Avelina inhaló bruscamente ante la intimidad, sus manos agarrando con fuerza su camisa—. Entonces dime cuál es el problema. ¿Por qué estás tan exhausto? Si no soy yo el problema, ¿entonces qué es?
—Tus emociones y todo —respondió Draven, mordiendo su hombro—. Tus emociones están por todas partes como si hubieras perdido el control de ellas. Muchas cosas sobre ti han cambiado repentinamente, y no puedo descubrir qué es.
—Siento que te estoy perdiendo. Las cosas a menudo te lastiman fácilmente ahora, y estás más triste que feliz. Lo odio y quiero hacer algo al respecto, pero no importa cuánto lo intente, nada cambia. Solo empeora como si ya no te conociera o entendiera.
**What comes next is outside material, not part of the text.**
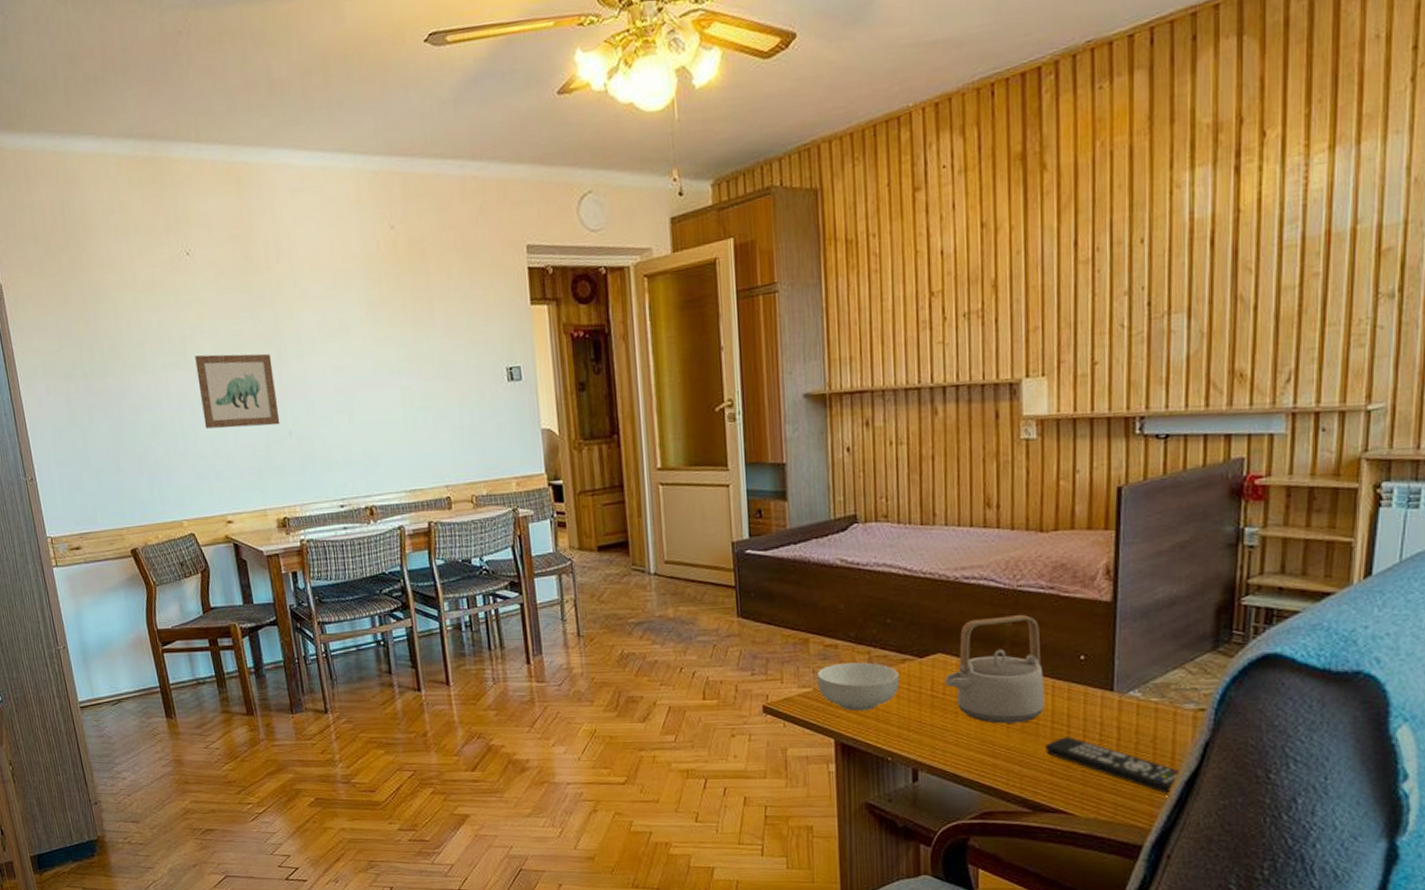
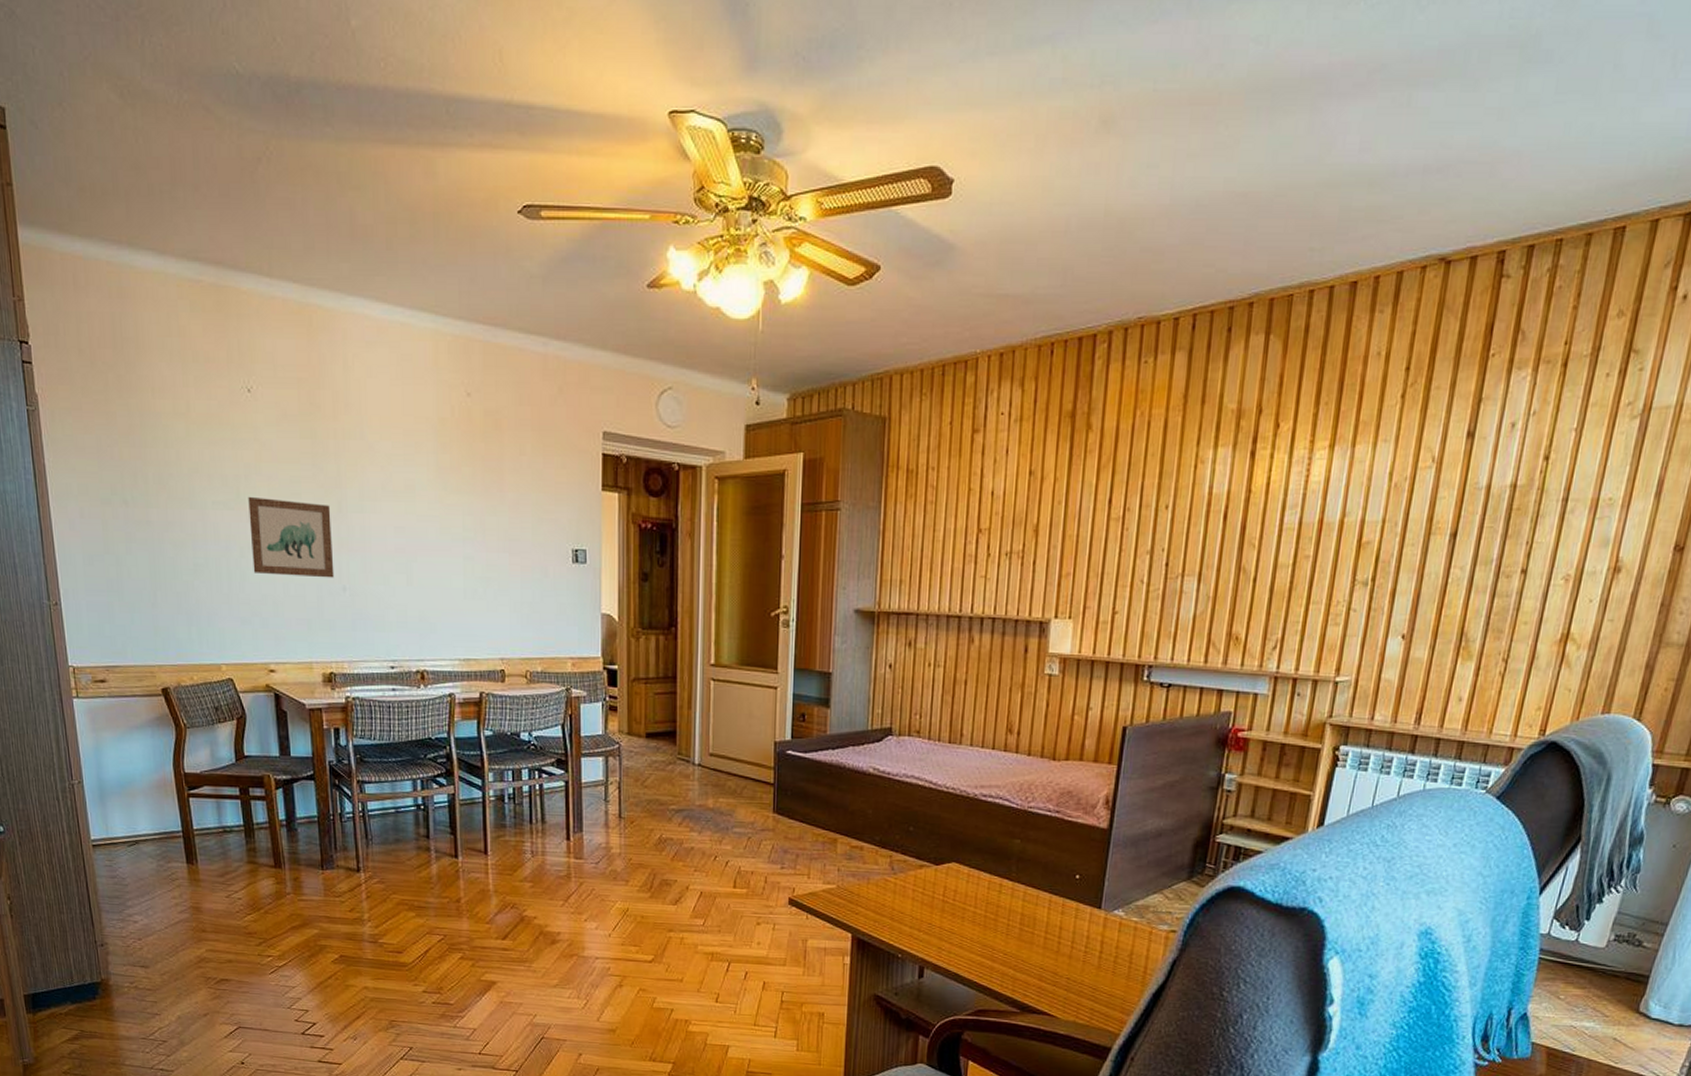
cereal bowl: present [817,662,899,712] -> none [841,864,916,910]
teapot: present [944,614,1045,724] -> none [955,833,1043,932]
remote control: present [1046,735,1180,796] -> none [1038,946,1149,1005]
Suspiró—. Me preguntaba si tal vez necesitaba hacer otro diario, pero aun así, no ayudó. Cambias cada día, y no puedo seguirte el ritmo. Quiero saber cuál es el problema. Quiero saber qué te está pasando. Déjame arreglarlo, sol.
Su tono era suplicante, queriendo sacar cada pizca de verdad de ella. Pero incluso la propia Avelina, desafortunadamente, no tenía idea. Era como si ya no se conociera ni se entendiera a sí misma.